PROVIDED MATERIAL:
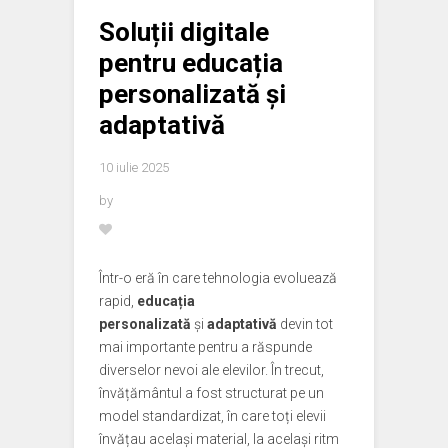
Soluții digitale
pentru educația
personalizată și
adaptativă
10 iulie 2025
by
Într-o eră în care tehnologia evoluează
rapid,
educația
personalizată
și
adaptativă
devin tot
mai importante pentru a răspunde
diverselor nevoi ale elevilor. În trecut,
învățământul a fost structurat pe un
model standardizat, în care toți elevii
învățau același material, la același ritm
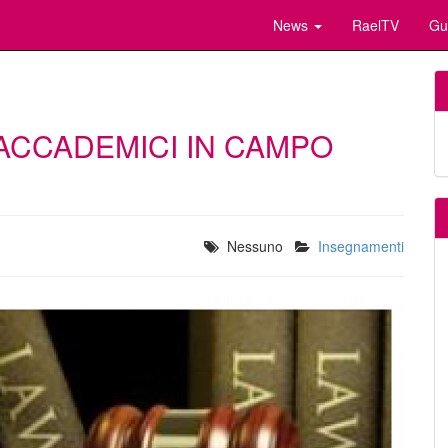
News
RaelTV
Gu
 ACCADEMICI IN CAMPO
Nessuno
Insegnamenti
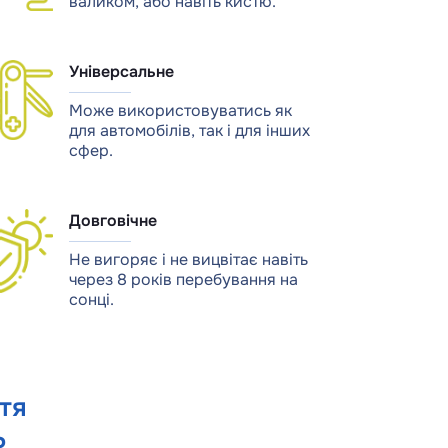
валиком, або навіть кистю.
Універсальне
Може використовуватись як
для автомобілів, так і для інших
сфер.
Довговічне
Не вигоряє і не вицвітає навіть
через 8 років перебування на
сонці.
тя
R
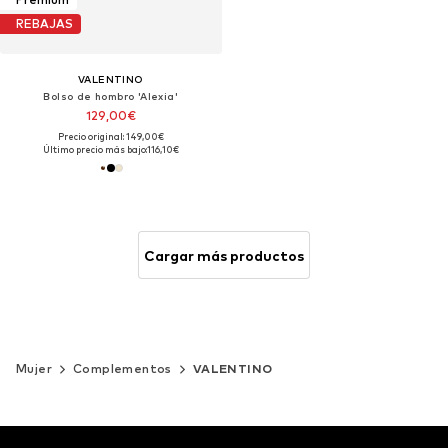
REBAJAS
VALENTINO
Bolso de hombro 'Alexia'
129,00€
Precio original: 149,00€
Último precio más bajo:
116,10€
Cargar más productos
Mujer
Complementos
VALENTINO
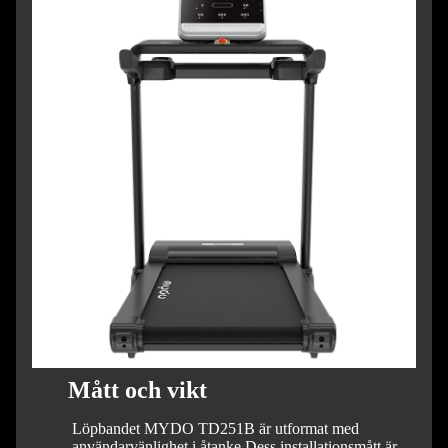
Mått och vikt
Löpbandet MYDO TD251B är utformat med
användarvänlighet i åtanke.
Dess installationsmått är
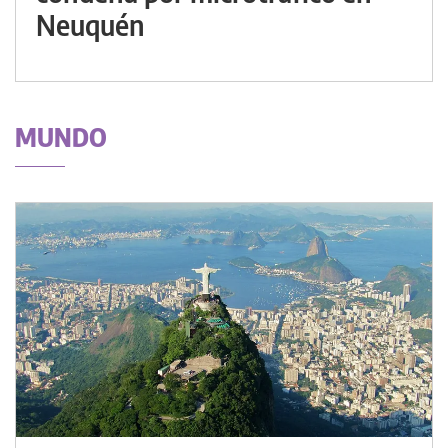
Neuquén
MUNDO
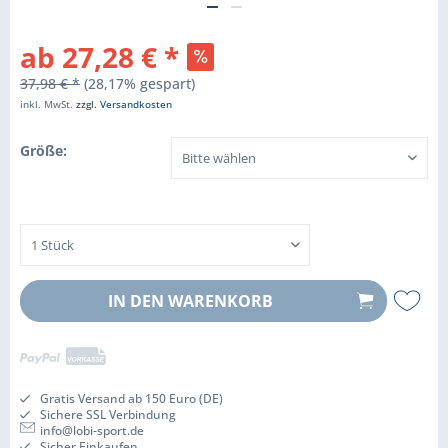
ab 27,28 € *
37,98 € *
(28,17% gespart)
inkl. MwSt.
zzgl. Versandkosten
Größe:
IN DEN
WARENKORB
Gratis Versand ab 150 Euro (DE)
Sichere SSL Verbindung
info@lobi-sport.de
Sicher Einkaufen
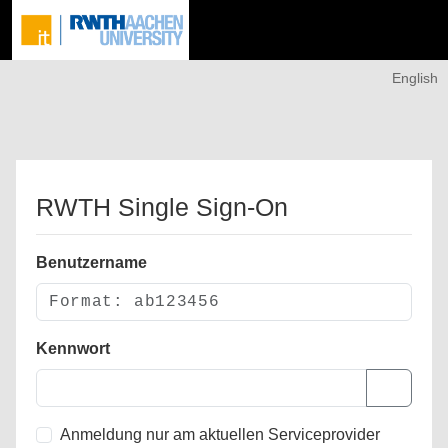
English
RWTH Single Sign-On
Benutzername
Kennwort
Anmeldung nur am aktuellen Serviceprovider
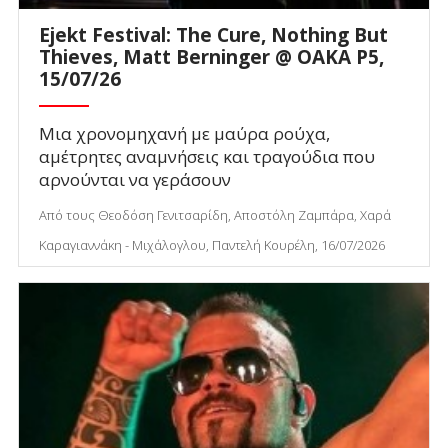
Ejekt Festival: The Cure, Nothing But
Thieves, Matt Berninger @ ΟΑΚΑ P5,
15/07/26
Μια χρονομηχανή με μαύρα ρούχα,
αμέτρητες αναμνήσεις και τραγούδια που
αρνούνται να γεράσουν
Από τους Θεοδόση Γενιτσαρίδη, Αποστόλη Ζαμπάρα, Χαρά
Καραγιαννάκη - Μιχάλογλου, Παντελή Κουρέλη, 16/07/2026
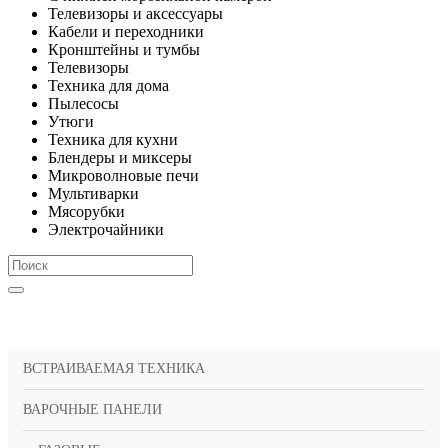
Телевизоры и аксессуары
Кабели и переходники
Кронштейны и тумбы
Телевизоры
Техника для дома
Пылесосы
Утюги
Техника для кухни
Блендеры и миксеры
Микроволновые печи
Мультиварки
Мясорубки
Электрочайники
КАТЕГОРИИ
ВСТРАИВАЕМАЯ ТЕХНИКА
ВАРОЧНЫЕ ПАНЕЛИ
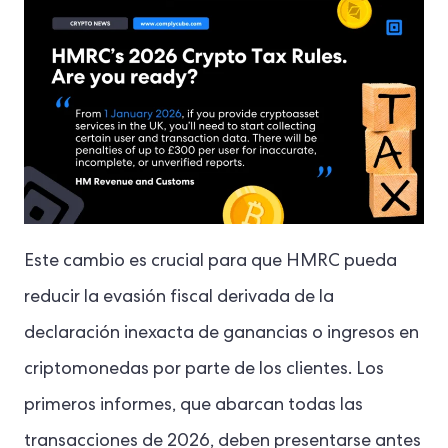
Este cambio es crucial para que HMRC pueda
reducir la evasión fiscal derivada de la
declaración inexacta de ganancias o ingresos en
criptomonedas por parte de los clientes. Los
primeros informes, que abarcan todas las
transacciones de 2026, deben presentarse antes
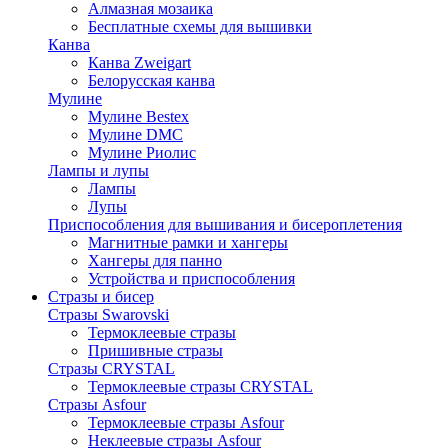
Алмазная мозаика
Бесплатные схемы для вышивки
Канва
Канва Zweigart
Белорусская канва
Мулине
Мулине Bestex
Мулине DMC
Мулине Риолис
Лампы и лупы
Лампы
Лупы
Приспособления для вышивания и бисероплетения
Магнитные рамки и хангеры
Хангеры для панно
Устройства и приспособления
Стразы и бисер
Стразы Swarovski
Термоклеевые стразы
Пришивные стразы
Стразы CRYSTAL
Термоклеевые стразы CRYSTAL
Стразы Asfour
Термоклеевые стразы Asfour
Неклеевые стразы Asfour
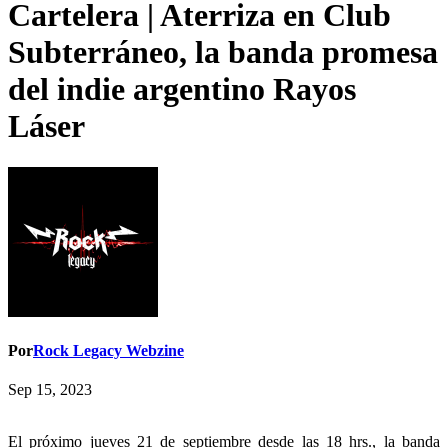
Cartelera | Aterriza en Club
Subterráneo, la banda promesa
del indie argentino Rayos
Láser
Por
Rock Legacy Webzine
Sep 15, 2023
El próximo jueves 21 de septiembre desde las 18 hrs., la banda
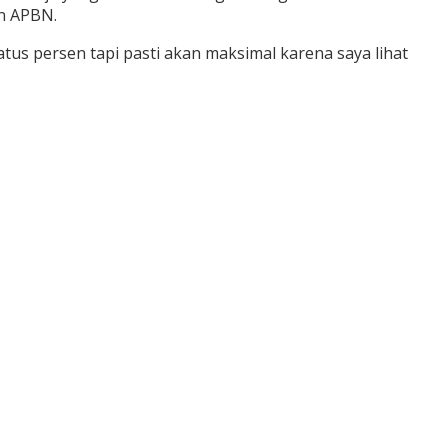
n APBN.
tus persen tapi pasti akan maksimal karena saya lihat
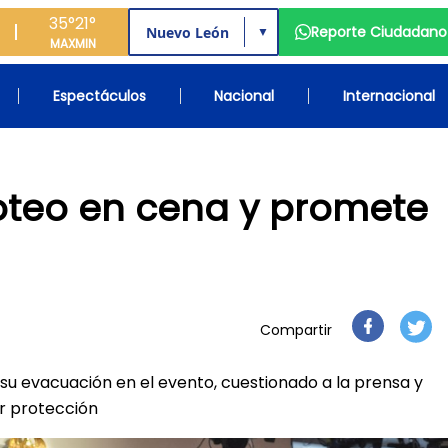
35°
21°
Reporte Ciudadano
▼
MAX
MIN
Espectáculos
Nacional
Internacional
oteo en cena y promete
Compartir
su evacuación en el evento, cuestionado a la prensa y
r protección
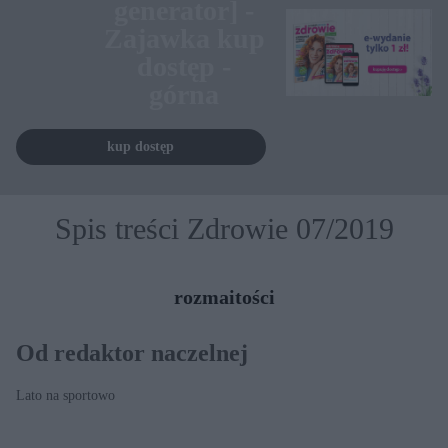
generator] -
Zajawka kup
dostęp -
górna
kup dostęp
Spis treści Zdrowie 07/2019
rozmaitości
Od redaktor naczelnej
Lato na sportowo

PROBLEM DESCRIPTION: Go through the records and copy each line with "Телевизоры" in it.

ANSWER TO THE PROBLEM:
Телевизоры и аксессуары
Телевизоры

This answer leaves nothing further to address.